Degenerations of Calabi-Yau threefolds and BCOV invariants

TL;DR

This paper investigates the asymptotic behavior of BCOV invariants in degenerating Calabi-Yau threefolds, establishing the rationality of divergence coefficients and linking them to geometric data through semi-stable reduction.

Contribution

It provides the first analysis of BCOV invariant asymptotics for degenerating Calabi-Yau threefolds, including a proof of rationality and geometric interpretation of divergence coefficients.

Findings

Rationality of the logarithmic divergence coefficient

Geometric expression of the divergence coefficient

Application of semi-stable reduction techniques

Abstract

In their papers published in 1993 and 1994, by expressing certain physical quantity in two distinct ways, Bershadsky-Cecotti-Ooguri-Vafa discovered a remarkable equivalence between Ray-Singer analytic torsion and elliptic instanton numbers for Calabi-Yau threefolds.
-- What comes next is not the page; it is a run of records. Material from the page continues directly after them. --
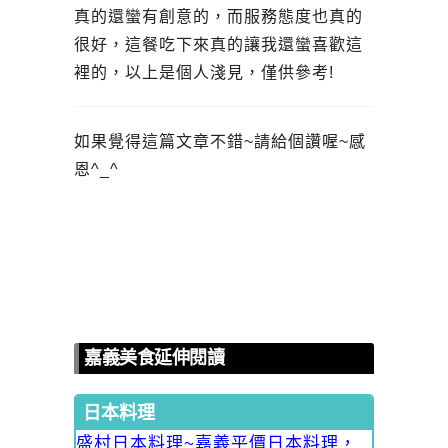
真的還蠻有創意的，而服務態度也真的
很好，這餐吃下來真的讓我還蠻喜歡這
裡的，以上是個人淺見，僅供參考!
如果覺得這篇文章不錯~請給個讚喔~感
恩^_^
嘉義美食延伸閱讀
日本料理
盛村日本料理~嘉義平價日本料理，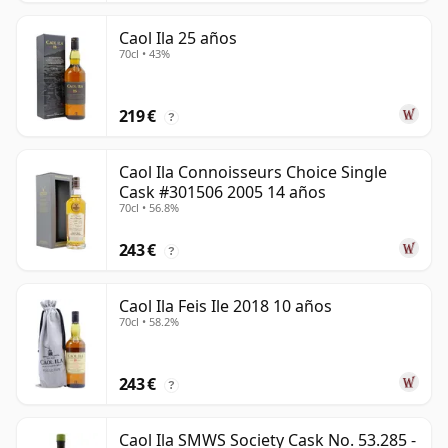
Caol Ila 25 años
70cl • 43%
219 €
?
Caol Ila Connoisseurs Choice Single
Cask #301506 2005 14 años
70cl • 56.8%
243 €
?
Caol Ila Feis Ile 2018 10 años
70cl • 58.2%
243 €
?
Caol Ila SMWS Society Cask No. 53.285 -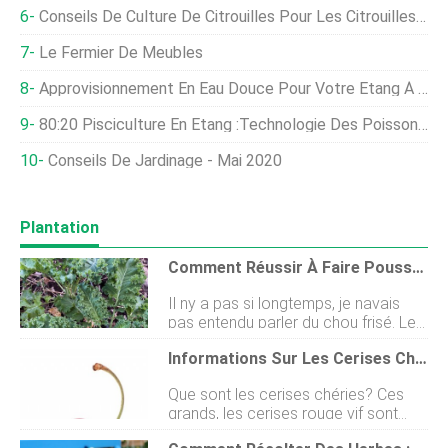
Conseils De Culture De Citrouilles Pour Les Citrouilles D'Halloween
Le Fermier De Meubles
Approvisionnement En Eau Douce Pour Votre Étang À Poissons-Chats
80:20 Pisciculture En Étang :technologie Des Poissons D'étang D'eau Douce
Conseils De Jardinage - Mai 2020
Plantation
Comment Réussir À Faire Pousser Du Chou Frisé Dans Votre Jardin
Il ny a pas si longtemps, je navais
pas entendu parler du chou frisé. Le
chou frisé a gagné en popularité en
Informations Sur Les Cerises Chéries :pouvez-Vous Faire Pousser Des Cerises Chéries À La Maison
raison de sa valeur nutritive
exceptionnelle, bienfaits pour la
Que sont les cerises chéries? Ces
santé et saveur. Jadore manger du
grands, les cerises rouge vif sont
chou frisé car il conserve sa texture
appréciées pour leur forme en cœur
même lorsquil est cuit. Pour moi, la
After their discovery, in a paper published in 2008, a holomorphic torsion invariant for Calabi-Yau threefolds corresponding to the physical quantity was constructed and is called BCOV invariant. In this article, we study the asymptotic behavior of BCOV invariants for algebraic one-parameter degenerations of Calabi-Yau threefolds. We prove the rationality of the coefficient of logarithmic divergence and give its geometric expression by using a semi-stable reduction of the given family.